Kevin takes a trip to New York and while he's there he decides to pick up a hooker. While they're having sex she begins to scream, "ooooh ahhh". Since it's so loud Kevin assumes it's a sign that she's really enjoying the sex so he screams back "YES! YES!" The next day he's golfing with some New York business associates. He shoots a hole-in-one and starts jumping around screaming "ooooh ahhh!". Puzzled, one New York guy asks, "Why are you screaming wrong hole?"

Reactions: Funny 3


----------



## ripjack13 (Jan 18, 2015)



Reactions: Funny 1


----------



## Kevin (Jan 19, 2015)

Tony said:


> Forgive my ignorance



Your ignorance is that they really do have some beauties up there and some of our northern bretheren are married to them.


----------



## Kevin (Jan 19, 2015)

ripjack13 said:


> Kevin takes a trip to New York and while he's there he decides to pick up a hooker.

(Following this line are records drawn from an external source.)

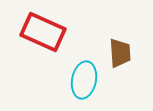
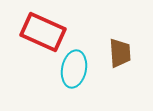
cyan ellipse: moved 10 px left, 11 px up
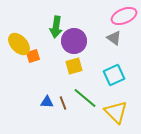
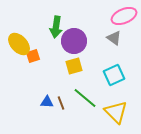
brown line: moved 2 px left
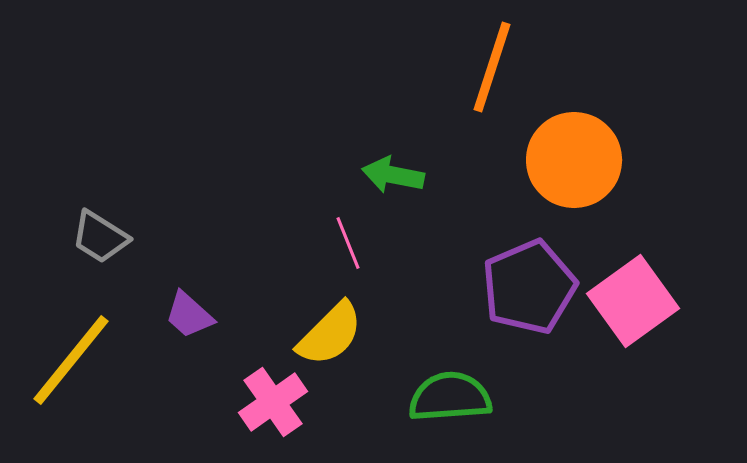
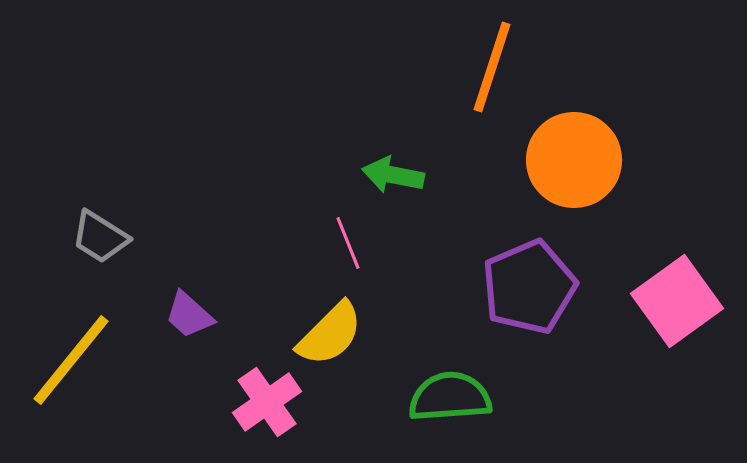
pink square: moved 44 px right
pink cross: moved 6 px left
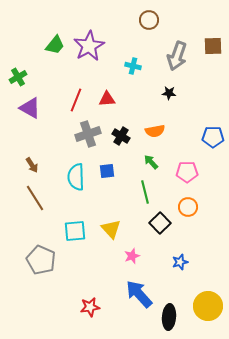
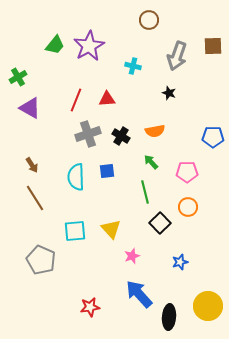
black star: rotated 16 degrees clockwise
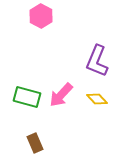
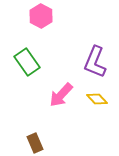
purple L-shape: moved 2 px left, 1 px down
green rectangle: moved 35 px up; rotated 40 degrees clockwise
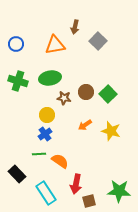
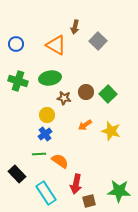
orange triangle: moved 1 px right; rotated 40 degrees clockwise
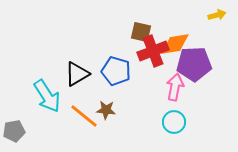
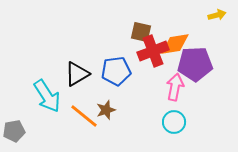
purple pentagon: moved 1 px right
blue pentagon: rotated 24 degrees counterclockwise
brown star: rotated 24 degrees counterclockwise
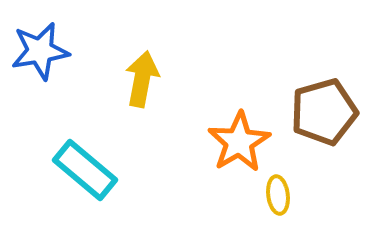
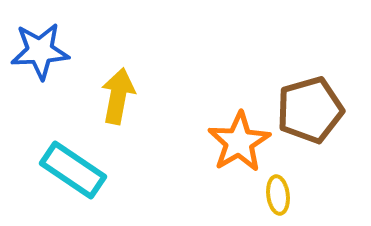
blue star: rotated 6 degrees clockwise
yellow arrow: moved 24 px left, 17 px down
brown pentagon: moved 14 px left, 2 px up
cyan rectangle: moved 12 px left; rotated 6 degrees counterclockwise
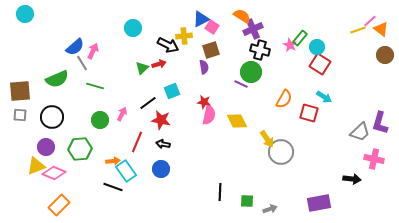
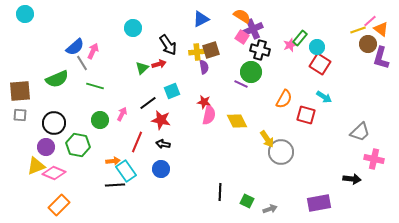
pink square at (212, 27): moved 30 px right, 10 px down
yellow cross at (184, 36): moved 13 px right, 16 px down
black arrow at (168, 45): rotated 30 degrees clockwise
pink star at (290, 45): rotated 24 degrees clockwise
brown circle at (385, 55): moved 17 px left, 11 px up
red square at (309, 113): moved 3 px left, 2 px down
black circle at (52, 117): moved 2 px right, 6 px down
purple L-shape at (380, 123): moved 1 px right, 65 px up
green hexagon at (80, 149): moved 2 px left, 4 px up; rotated 15 degrees clockwise
black line at (113, 187): moved 2 px right, 2 px up; rotated 24 degrees counterclockwise
green square at (247, 201): rotated 24 degrees clockwise
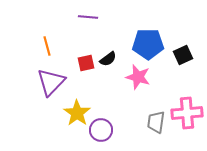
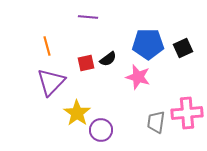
black square: moved 7 px up
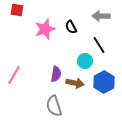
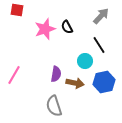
gray arrow: rotated 132 degrees clockwise
black semicircle: moved 4 px left
blue hexagon: rotated 15 degrees clockwise
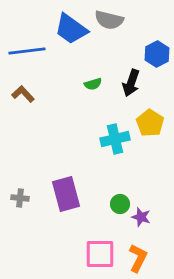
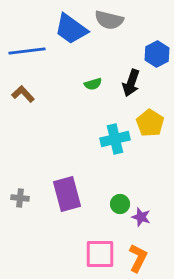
purple rectangle: moved 1 px right
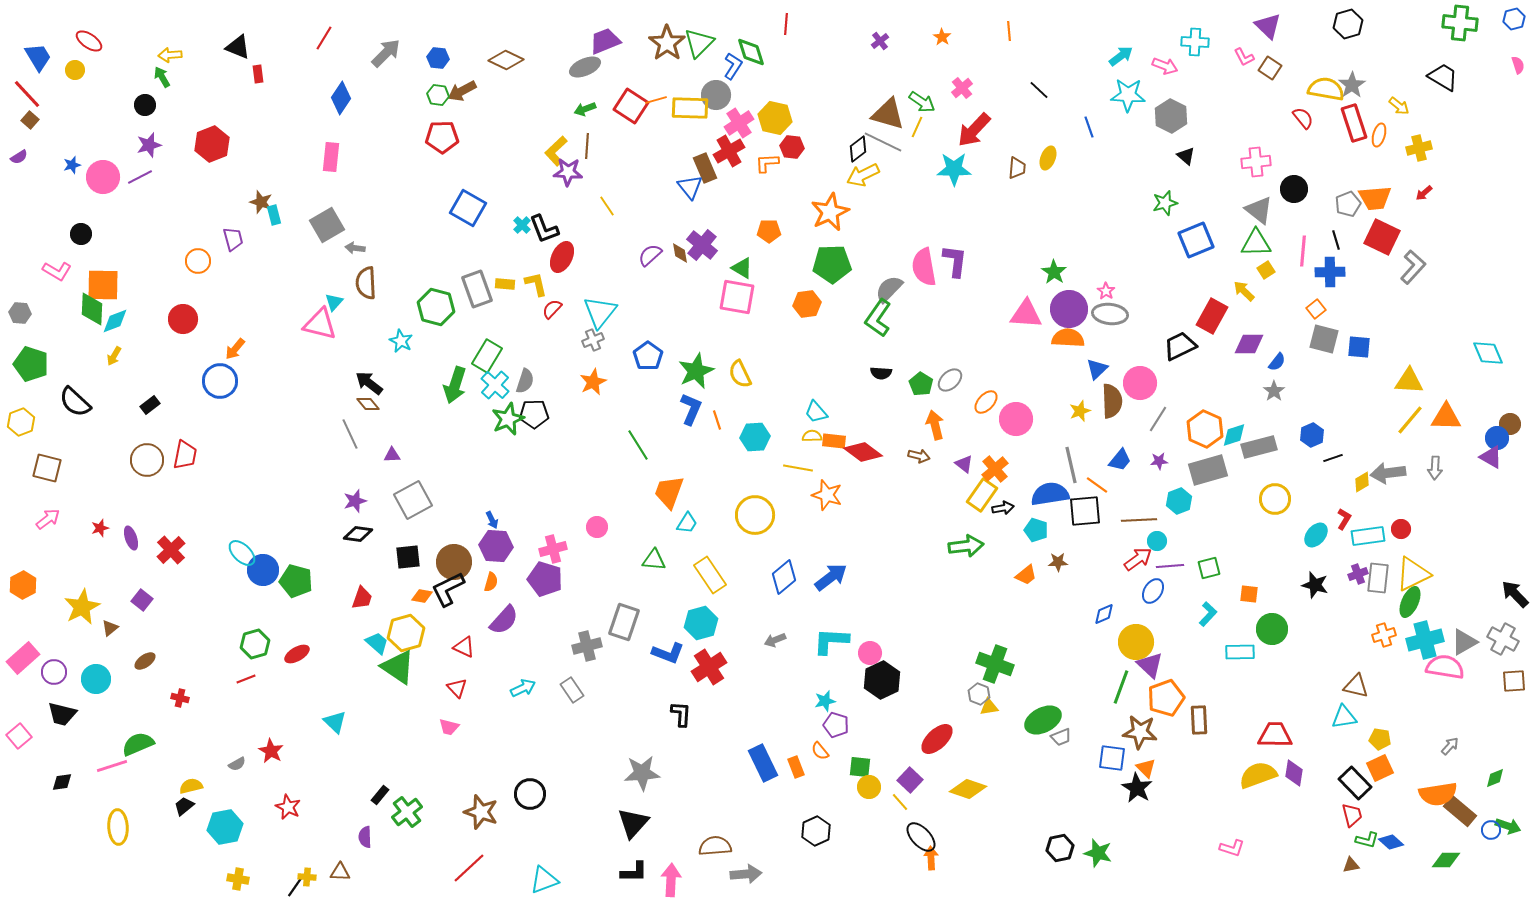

While they're having sex she begins to scream, "ooooh ahhh". Since it's so loud Kevin assumes it's a sign that she's really enjoying the sex so he screams back "YES! YES!" The next day he's golfing with some New York business associates. He shoots a hole-in-one and starts jumping around screaming "ooooh ahhh!". Puzzled, one New York guy asks, "Why are you screaming wrong hole?"



Grrrrrrrrroan.

Reactions: Agree 1


----------



## NYWoodturner (Jan 19, 2015)

ripjack13 said:


> Kevin takes a trip to New York and while he's there he decides to pick up a hooker. While they're having sex she begins to scream, "ooooh ahhh". Since it's so loud Kevin assumes it's a sign that she's really enjoying the sex so he screams back "YES! YES!" The next day he's golfing with some New York business associates. He shoots a hole-in-one and starts jumping around screaming "ooooh ahhh!". Puzzled, one New York guy asks, "Why are you screaming wrong hole?"

Reactions: Agree 1


----------



## Tony (Jan 20, 2015)

Kevin said:


> Your ignorance is that they really do have some beauties up there and some of our northern bretheren are married to them.



Kevin, you are totally right. In my zealous attempt to defend our Southern Belle's honor, I disrespected my Northern brothers and their significant others. It was wrong to do so and totally inadvertent. I hope they will accept my deepest apologies. TA

Reactions: Thank You! 1


----------